全国に寺院を建設しよう

 

 不思議なことで、上野駅を出ますれば、この高崎を通って、軽井沢、新潟、富山、金沢と行く汽車があるということです。金沢には、寺があるが、その途中はなかったのが、高崎にでき、軽井沢にでき、今後、あと、大宮と新潟と富山に作れば、ずーっと一本の線ができてしまう。どんどん、作ろうではないか。

 その次は、東海道線。それから、常磐線、あれをみんなやっちゃおう。ウソだと思うのか。ウソなんかつかない。

 

 それで、寺ができた以上には、今後はわたくしのいうことを忘れずにいてほしいのは、信心を基調にして、折伏することと、お寺をだいじにすることと、御本山へつくすことはあたりまえのことなんだからね。それが、自慢のようになっては、もう、信者としては資格がない。

 いいか、もう一度いいます。折伏することと、お寺へつくすことと、御本山へのご奉公は、あたりまえのことなのです。それをしたからって、なにも偉いのではないのです。で、ここに寺が建った以上には、この寺をだいじにしてもらいたい。

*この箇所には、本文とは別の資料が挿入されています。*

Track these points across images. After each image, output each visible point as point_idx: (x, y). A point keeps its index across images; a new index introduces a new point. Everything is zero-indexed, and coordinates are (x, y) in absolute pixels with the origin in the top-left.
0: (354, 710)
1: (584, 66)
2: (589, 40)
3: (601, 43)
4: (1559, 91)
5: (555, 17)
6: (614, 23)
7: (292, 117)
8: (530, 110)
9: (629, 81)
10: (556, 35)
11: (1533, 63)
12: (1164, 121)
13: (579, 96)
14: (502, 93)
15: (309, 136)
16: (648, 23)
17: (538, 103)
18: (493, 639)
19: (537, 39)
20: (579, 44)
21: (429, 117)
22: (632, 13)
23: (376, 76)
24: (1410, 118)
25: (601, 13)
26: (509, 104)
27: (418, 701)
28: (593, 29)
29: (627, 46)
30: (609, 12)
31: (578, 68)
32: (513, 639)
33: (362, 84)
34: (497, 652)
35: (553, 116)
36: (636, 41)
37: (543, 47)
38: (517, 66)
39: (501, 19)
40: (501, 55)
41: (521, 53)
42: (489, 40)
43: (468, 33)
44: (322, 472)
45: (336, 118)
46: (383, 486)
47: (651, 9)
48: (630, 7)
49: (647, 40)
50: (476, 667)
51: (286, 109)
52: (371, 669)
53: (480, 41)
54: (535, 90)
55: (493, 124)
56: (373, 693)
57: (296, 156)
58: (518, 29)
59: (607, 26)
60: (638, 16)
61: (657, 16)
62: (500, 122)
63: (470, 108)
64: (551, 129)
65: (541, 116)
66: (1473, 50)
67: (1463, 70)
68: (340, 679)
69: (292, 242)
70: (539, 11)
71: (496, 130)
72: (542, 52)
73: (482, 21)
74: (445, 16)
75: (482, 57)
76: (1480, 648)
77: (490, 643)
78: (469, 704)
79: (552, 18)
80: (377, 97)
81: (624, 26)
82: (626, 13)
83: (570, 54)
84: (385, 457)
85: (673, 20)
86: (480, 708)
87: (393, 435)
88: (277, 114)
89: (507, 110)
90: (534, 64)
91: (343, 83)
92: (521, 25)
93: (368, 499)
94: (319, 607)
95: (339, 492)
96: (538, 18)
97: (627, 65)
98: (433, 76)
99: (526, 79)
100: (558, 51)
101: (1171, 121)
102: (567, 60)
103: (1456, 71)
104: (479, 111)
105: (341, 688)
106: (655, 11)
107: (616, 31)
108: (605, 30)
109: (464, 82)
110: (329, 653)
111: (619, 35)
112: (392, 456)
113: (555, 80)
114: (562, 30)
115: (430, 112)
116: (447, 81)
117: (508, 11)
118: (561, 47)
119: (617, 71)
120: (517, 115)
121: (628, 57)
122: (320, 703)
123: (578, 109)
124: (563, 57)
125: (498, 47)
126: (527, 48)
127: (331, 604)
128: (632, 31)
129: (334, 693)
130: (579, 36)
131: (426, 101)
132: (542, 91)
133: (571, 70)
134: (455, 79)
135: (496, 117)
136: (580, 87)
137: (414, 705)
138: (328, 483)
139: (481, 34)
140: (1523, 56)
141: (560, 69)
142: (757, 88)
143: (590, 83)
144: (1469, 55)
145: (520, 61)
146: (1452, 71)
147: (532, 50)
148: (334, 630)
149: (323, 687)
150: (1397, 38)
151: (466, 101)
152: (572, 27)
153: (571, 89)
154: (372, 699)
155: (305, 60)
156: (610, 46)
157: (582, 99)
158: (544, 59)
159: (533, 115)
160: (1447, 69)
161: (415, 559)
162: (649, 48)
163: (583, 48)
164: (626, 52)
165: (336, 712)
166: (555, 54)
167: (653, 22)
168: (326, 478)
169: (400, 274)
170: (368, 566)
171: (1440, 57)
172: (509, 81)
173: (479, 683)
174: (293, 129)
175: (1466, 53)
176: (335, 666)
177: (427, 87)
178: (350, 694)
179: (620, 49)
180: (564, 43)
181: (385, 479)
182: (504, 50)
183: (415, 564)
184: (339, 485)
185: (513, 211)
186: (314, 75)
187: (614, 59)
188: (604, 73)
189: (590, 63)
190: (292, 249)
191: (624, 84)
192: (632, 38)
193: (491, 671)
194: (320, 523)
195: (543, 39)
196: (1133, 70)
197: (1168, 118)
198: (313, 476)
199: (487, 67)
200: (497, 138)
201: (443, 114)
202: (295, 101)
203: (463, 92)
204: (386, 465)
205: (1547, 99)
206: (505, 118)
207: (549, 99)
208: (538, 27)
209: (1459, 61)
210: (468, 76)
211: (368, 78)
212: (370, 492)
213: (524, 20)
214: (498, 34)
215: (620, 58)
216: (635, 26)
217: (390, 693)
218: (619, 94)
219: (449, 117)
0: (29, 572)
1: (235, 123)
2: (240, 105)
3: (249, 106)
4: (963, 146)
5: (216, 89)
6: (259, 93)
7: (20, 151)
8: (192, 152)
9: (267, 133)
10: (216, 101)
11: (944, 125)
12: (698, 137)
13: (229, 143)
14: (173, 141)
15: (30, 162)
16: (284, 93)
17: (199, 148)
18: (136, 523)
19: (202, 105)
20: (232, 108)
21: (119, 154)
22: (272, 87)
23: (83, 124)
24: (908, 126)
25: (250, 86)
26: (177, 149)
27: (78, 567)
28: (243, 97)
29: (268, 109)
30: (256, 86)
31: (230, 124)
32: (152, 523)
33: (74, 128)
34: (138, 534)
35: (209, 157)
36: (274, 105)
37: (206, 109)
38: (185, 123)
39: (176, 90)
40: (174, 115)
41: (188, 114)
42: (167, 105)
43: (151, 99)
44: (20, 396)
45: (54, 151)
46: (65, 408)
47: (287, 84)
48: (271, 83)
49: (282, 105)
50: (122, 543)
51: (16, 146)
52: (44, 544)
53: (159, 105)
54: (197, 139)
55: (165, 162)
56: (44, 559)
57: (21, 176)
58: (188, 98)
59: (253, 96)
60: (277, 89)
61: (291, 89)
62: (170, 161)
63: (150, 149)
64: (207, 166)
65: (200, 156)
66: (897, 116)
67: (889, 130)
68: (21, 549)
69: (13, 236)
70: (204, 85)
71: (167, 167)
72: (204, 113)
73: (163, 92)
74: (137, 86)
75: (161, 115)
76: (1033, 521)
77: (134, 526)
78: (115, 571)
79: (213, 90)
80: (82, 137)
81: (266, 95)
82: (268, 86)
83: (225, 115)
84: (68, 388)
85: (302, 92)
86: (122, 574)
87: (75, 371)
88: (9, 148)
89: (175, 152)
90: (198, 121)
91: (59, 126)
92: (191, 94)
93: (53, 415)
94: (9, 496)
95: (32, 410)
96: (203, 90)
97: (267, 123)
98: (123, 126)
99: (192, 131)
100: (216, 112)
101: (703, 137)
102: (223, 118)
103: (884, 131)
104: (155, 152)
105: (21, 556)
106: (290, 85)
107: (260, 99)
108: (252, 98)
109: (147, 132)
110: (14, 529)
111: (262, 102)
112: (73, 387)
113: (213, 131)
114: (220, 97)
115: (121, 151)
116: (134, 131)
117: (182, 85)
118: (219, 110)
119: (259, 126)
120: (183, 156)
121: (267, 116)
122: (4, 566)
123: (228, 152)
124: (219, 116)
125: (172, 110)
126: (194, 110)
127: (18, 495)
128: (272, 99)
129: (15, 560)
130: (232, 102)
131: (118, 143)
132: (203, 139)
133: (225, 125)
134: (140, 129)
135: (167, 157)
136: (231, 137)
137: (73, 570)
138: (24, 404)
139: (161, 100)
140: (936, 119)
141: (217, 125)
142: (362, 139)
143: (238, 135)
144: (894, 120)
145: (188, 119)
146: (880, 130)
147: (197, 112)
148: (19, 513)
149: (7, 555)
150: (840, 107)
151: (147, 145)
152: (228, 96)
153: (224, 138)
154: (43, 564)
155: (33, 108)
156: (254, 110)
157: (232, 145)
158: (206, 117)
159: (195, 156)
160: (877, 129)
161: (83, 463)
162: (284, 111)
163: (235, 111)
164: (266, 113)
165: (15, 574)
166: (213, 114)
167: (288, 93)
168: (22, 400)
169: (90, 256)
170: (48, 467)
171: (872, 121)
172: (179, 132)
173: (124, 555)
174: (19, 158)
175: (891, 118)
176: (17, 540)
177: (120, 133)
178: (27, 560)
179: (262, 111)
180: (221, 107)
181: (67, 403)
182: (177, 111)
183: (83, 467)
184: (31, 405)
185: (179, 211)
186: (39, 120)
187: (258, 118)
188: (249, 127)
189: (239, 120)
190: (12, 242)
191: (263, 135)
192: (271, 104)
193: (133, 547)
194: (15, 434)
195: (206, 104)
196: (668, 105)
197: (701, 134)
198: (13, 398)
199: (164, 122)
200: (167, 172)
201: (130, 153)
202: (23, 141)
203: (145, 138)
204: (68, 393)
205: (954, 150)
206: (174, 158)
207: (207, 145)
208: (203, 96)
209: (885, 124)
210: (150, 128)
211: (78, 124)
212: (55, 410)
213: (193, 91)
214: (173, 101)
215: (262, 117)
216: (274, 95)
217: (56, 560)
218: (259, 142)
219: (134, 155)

 坊さんが、メシを食えんなどということのないように、ちゃーんとしなさい。それで、お正月あたりには、御本尊様へのご奉公として、餅のひときれやふたきれは持ってきて、御本尊様の前に供えるようなことを忘れてはいけません。

 

 ただし、御住職をいばらしてはなりません。お世話をもうしあげ、お寺のご奉公はとうぜんであるけれども、むかしから、悪いくせがある。坊さんは、信者を家来か召使いのごとく思う悪いくせがある。断じて、高崎では、そうであってはなりませんよ。弟子檀那と申しまして、御僧侶方が将校でありますれば、われわれは兵隊であります。

 しかし、折伏戦という大闘争になったときに、将校が動かないからといって、兵隊がだまってみているワケにはゆきません。将校をのりこえて、闘争しなければならないのです。

 この点を、はらによくいれていただきたい。

 

 北海道へことしの八月まいりましたときに、旭川に二つの寺がある。オンボロサンボロになっちゃっている。

寺を建てたときの、じつにごりっぱなご信者方が亡くなって、二代目になったら寺が持ちきれないというような状態でした。札幌もしかり。それであっては、あいなりません。

 

 あなた方の信心を、子々孫々までうえて、そうして、この寺が、永久に日蓮正宗の寺として栄えてゆくように、みんなで心がけてください。以上、これをもって、わたくしの祝辞にかえる。